● Work instruction: Edit the listing so that "fees" becomes "costs" wherever it appears, and keep every other word the same.

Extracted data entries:
# # # # # # #
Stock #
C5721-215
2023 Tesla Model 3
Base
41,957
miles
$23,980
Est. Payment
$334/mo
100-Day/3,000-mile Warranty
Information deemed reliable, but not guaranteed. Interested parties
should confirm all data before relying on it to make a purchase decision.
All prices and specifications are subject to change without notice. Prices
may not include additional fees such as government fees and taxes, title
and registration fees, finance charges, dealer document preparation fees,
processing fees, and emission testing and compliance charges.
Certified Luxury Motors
# # # # # # #
● Answer section:
Stock #
C5721-215
2023 Tesla Model 3
Base
41,957
miles
$23,980
Est. Payment
$334/mo
100-Day/3,000-mile Warranty
Information deemed reliable, but not guaranteed. Interested parties
should confirm all data before relying on it to make a purchase decision.
All prices and specifications are subject to change without notice. Prices
may not include additional costs such as government costs and taxes, title
and registration costs, finance charges, dealer document preparation costs,
processing costs, and emission testing and compliance charges.
Certified Luxury Motors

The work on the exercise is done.